• _Exercise input_
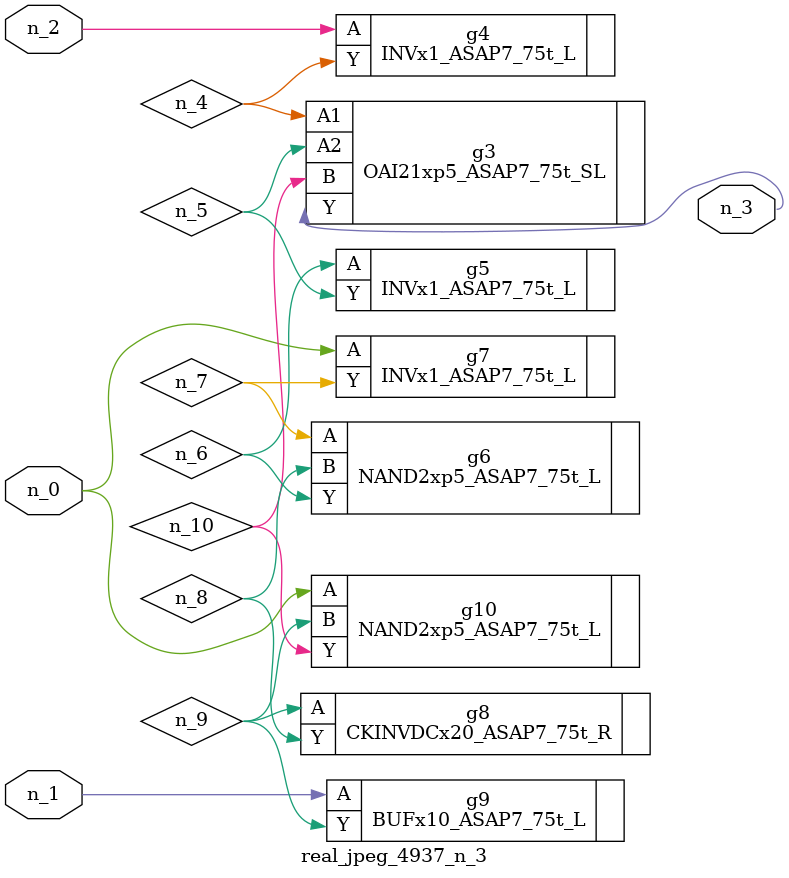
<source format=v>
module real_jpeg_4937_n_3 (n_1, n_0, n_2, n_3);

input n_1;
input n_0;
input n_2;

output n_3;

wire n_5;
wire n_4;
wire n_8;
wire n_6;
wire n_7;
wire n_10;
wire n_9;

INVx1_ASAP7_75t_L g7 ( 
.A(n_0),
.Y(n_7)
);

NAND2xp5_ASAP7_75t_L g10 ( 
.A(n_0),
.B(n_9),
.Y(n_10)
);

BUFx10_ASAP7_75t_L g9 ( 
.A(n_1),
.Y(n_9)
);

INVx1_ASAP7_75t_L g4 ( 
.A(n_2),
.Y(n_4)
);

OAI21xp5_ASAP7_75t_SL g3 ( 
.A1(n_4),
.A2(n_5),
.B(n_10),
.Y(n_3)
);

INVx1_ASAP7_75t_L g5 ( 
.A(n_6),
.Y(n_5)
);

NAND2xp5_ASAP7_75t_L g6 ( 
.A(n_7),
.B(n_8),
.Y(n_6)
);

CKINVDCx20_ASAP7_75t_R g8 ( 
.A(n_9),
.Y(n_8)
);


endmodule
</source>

• _Work to complete_
All lines from the one with "module real_jpeg_4937_n_3 (n_1, n_0, n_2, n_3);" to the end of the entries above are to be written out exactly, the first and last included.

• _Your response_
module real_jpeg_4937_n_3 (n_1, n_0, n_2, n_3);

input n_1;
input n_0;
input n_2;

output n_3;

wire n_5;
wire n_4;
wire n_8;
wire n_6;
wire n_7;
wire n_10;
wire n_9;

INVx1_ASAP7_75t_L g7 ( 
.A(n_0),
.Y(n_7)
);

NAND2xp5_ASAP7_75t_L g10 ( 
.A(n_0),
.B(n_9),
.Y(n_10)
);

BUFx10_ASAP7_75t_L g9 ( 
.A(n_1),
.Y(n_9)
);

INVx1_ASAP7_75t_L g4 ( 
.A(n_2),
.Y(n_4)
);

OAI21xp5_ASAP7_75t_SL g3 ( 
.A1(n_4),
.A2(n_5),
.B(n_10),
.Y(n_3)
);

INVx1_ASAP7_75t_L g5 ( 
.A(n_6),
.Y(n_5)
);

NAND2xp5_ASAP7_75t_L g6 ( 
.A(n_7),
.B(n_8),
.Y(n_6)
);

CKINVDCx20_ASAP7_75t_R g8 ( 
.A(n_9),
.Y(n_8)
);


endmodule
</source>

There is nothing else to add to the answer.